Мать Ханса Кристиана, видевшая у себя в Оденсе только канатных плясунов и странствующих актеров-бедолаг, сказала сыну, когда тот открыл ей свое окончательное решение стать актером:
– Вот когда попробуешь колотушек. Заставят тебя голодать, чтобы ты был полегче, станут тебя пичкать деревянным маслом, чтобы ты был гибче! Нет, ты пойдешь в портные. Посмотри только, как живется портному Стегману! Не житье, а масленица!
Но уже ничто не могло остановить его. Он должен был писать для театра, да так, чтобы самому исполнять главную роль. Мальчиком он сочинил пьесу «Карас и Эльвира» – об отшельнике и немыслимой красавице. Эльвира выражалась исключительно стихами, нежными, романтическими и отменно длинными, отшельник отвечал ей столь же пространно отрывками из священных книг.
Выслушав пьесу, соседка, подавив легкий вздох, сказала:
– Лучше бы не Карас и Эльвира, а карась и корюшка…
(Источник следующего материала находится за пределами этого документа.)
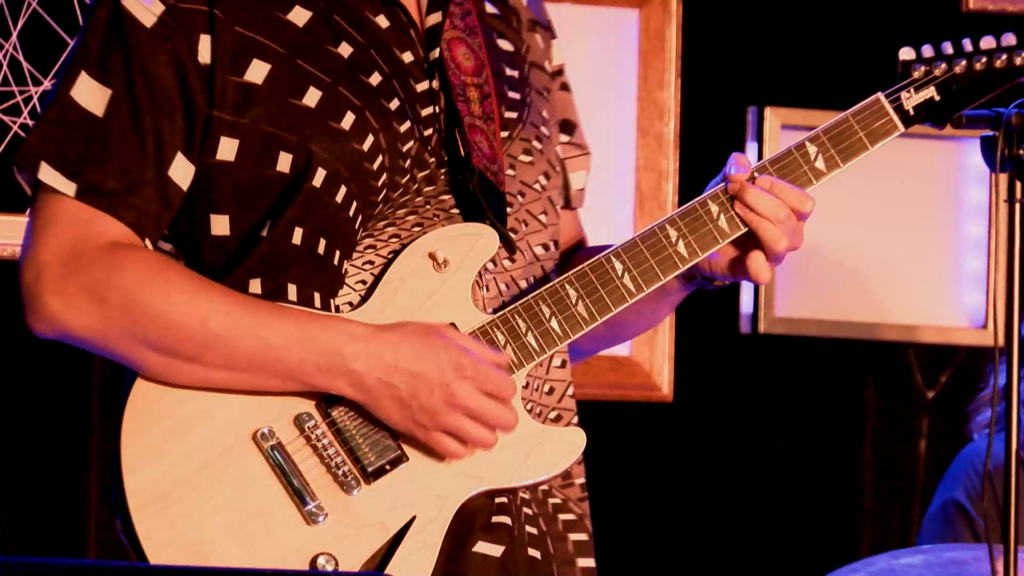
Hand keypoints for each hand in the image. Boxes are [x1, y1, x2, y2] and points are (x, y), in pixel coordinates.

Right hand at [344, 322, 518, 459]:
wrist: (365, 361)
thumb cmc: (399, 342)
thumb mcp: (444, 333)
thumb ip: (478, 348)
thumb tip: (501, 360)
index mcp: (467, 368)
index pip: (508, 390)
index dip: (505, 388)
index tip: (497, 387)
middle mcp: (459, 395)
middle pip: (505, 420)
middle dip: (504, 414)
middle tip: (494, 409)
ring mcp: (442, 417)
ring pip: (486, 441)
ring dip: (486, 432)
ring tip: (477, 423)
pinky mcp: (424, 433)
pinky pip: (456, 452)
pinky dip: (461, 446)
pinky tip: (456, 433)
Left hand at [693, 152, 814, 284]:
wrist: (697, 241)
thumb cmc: (721, 212)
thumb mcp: (724, 183)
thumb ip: (734, 169)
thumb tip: (740, 165)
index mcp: (789, 212)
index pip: (803, 202)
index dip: (780, 188)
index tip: (756, 178)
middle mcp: (788, 234)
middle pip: (789, 218)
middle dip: (759, 199)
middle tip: (735, 191)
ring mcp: (773, 255)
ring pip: (780, 241)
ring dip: (755, 221)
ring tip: (735, 210)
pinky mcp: (755, 272)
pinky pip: (764, 273)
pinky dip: (757, 263)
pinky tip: (747, 253)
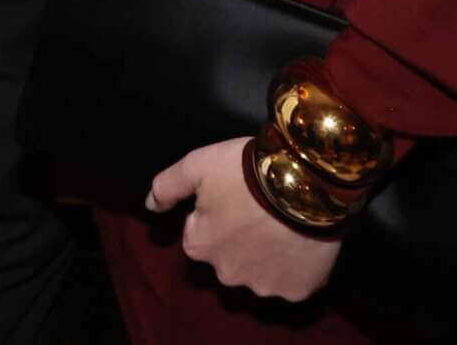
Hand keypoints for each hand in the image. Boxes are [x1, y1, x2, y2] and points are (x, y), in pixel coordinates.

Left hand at [147, 137, 341, 303]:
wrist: (306, 182)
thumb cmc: (245, 171)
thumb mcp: (198, 165)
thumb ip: (167, 186)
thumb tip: (150, 206)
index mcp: (199, 246)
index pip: (200, 234)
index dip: (217, 213)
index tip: (234, 196)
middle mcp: (226, 274)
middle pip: (229, 257)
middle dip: (240, 239)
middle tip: (259, 210)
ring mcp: (263, 286)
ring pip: (260, 271)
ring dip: (267, 255)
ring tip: (283, 223)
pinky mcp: (296, 290)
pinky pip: (292, 281)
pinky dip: (295, 267)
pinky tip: (301, 242)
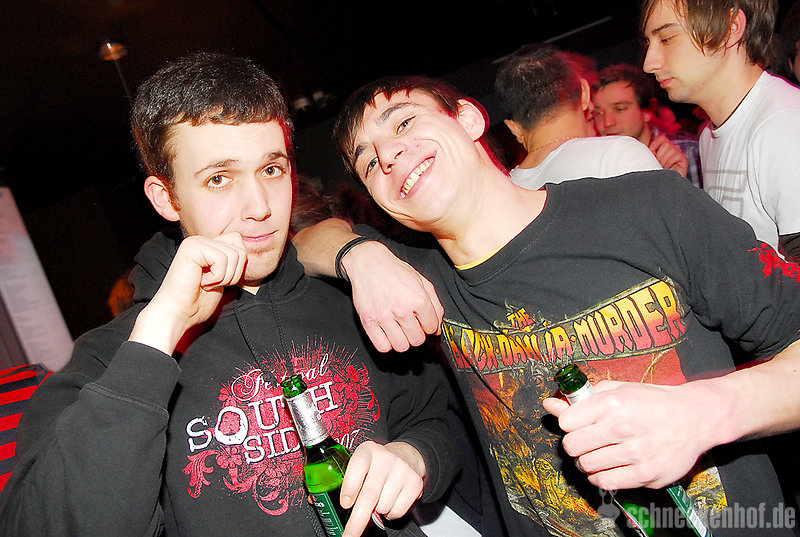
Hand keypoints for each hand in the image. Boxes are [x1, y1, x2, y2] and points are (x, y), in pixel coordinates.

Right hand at [129, 233, 246, 354]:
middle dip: (234, 272)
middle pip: (240, 248)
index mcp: (208, 246)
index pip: (239, 243)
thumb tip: (246, 253)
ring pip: (234, 254)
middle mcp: (201, 240)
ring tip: (207, 283)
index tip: (221, 281)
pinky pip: (222, 260)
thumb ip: (232, 263)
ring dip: (225, 277)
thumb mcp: (223, 279)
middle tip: (214, 283)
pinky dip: (217, 277)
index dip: (238, 267)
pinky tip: (201, 282)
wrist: (178, 314)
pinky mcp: (192, 248)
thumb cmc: (198, 302)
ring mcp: (196, 242)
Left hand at [340, 441, 424, 536]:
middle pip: (370, 494)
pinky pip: (397, 511)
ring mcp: (402, 470)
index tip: (345, 504)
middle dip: (358, 520)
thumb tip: (334, 504)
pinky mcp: (415, 483)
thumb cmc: (378, 465)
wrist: (407, 456)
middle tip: (350, 534)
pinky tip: (391, 501)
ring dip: (377, 511)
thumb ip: (351, 481)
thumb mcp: (362, 464)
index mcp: (368, 451)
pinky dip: (390, 514)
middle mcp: (385, 458)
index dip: (350, 487)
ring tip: (379, 499)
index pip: (358, 466)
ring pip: (383, 507)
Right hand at [343, 241, 443, 352]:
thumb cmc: (394, 271)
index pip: (431, 328)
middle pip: (417, 340)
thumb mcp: (422, 282)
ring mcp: (384, 317)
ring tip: (399, 329)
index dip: (428, 325)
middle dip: (416, 334)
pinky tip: (388, 333)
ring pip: (401, 346)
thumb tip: (437, 328)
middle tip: (411, 324)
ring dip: (403, 340)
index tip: (422, 321)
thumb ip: (435, 305)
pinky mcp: (368, 321)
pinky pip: (382, 346)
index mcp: (418, 299)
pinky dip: (387, 344)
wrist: (368, 264)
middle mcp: (401, 309)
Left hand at [542, 380, 717, 490]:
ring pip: (587, 466)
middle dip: (575, 444)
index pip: (566, 422)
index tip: (578, 424)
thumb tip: (550, 404)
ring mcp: (635, 453)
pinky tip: (608, 467)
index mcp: (612, 403)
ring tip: (599, 454)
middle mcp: (621, 427)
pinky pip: (606, 482)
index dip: (569, 424)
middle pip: (572, 446)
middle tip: (587, 441)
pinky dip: (601, 477)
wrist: (695, 417)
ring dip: (587, 462)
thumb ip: (582, 398)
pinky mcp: (646, 474)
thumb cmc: (654, 402)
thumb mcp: (617, 390)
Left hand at [649, 134, 688, 177]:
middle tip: (659, 163)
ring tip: (663, 166)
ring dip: (665, 159)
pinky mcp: (684, 160)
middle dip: (660, 154)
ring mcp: (679, 154)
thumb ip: (651, 154)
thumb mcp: (652, 162)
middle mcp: (673, 150)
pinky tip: (669, 168)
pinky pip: (677, 155)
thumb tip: (647, 148)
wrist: (666, 185)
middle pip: (666, 143)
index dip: (655, 143)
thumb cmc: (659, 175)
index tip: (651, 152)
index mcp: (665, 149)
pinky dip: (670, 161)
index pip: (662, 138)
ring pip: (671, 148)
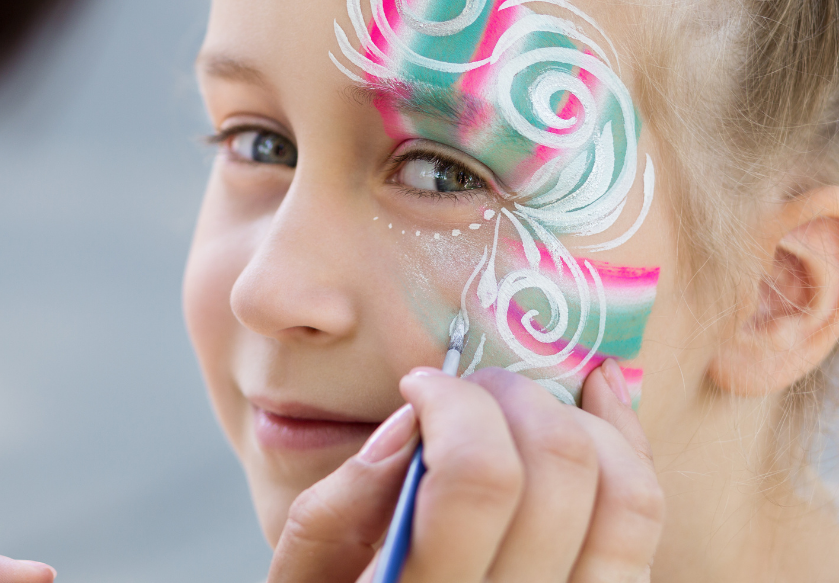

Критику эту он запомнил, а может быть даже, она была одной из немногих, оказавших влияние на его творчество.
«Я могу назвать только трех писателей, которые в юности как бы перешли в мою плоть и кровь, – это Вальтер Скотт, Гофман и Гейне», – говорил Андерсен.
Потом он прибавил к этому списку еще и Шекспира.
В детских произведениях он подражал своим кумирам, но всякий раз пытался внести в сочинение нечто свое.
«У Шекспира короли и принцессы говорили точно так же, как обыкновенные люди, но мне это показалось не совсем верным, – вспоминал Андерсен. – Очевидцы, видевшие короля в Оденсе, утверждали, что он „изъяснялся по-иностранному“. Я достал датско-немецко-французско-английский словарь, и мой Король заговорил так: „Гутен морген, мон пер. Хорошо ли вы шлеепинг?“»
Уже перейдя от мальчишеских опытов к серьезной литературе, Андерсен не сразу нашел единственно свой путь, но и тогда, в юности, в его творчестве чувствовалось нечто такое светлое – «чистый тон», сказал бы другой замечательный северный писатель, Халлдор Лакснесс, – что вызывало у лучших людей ответную волну нежности.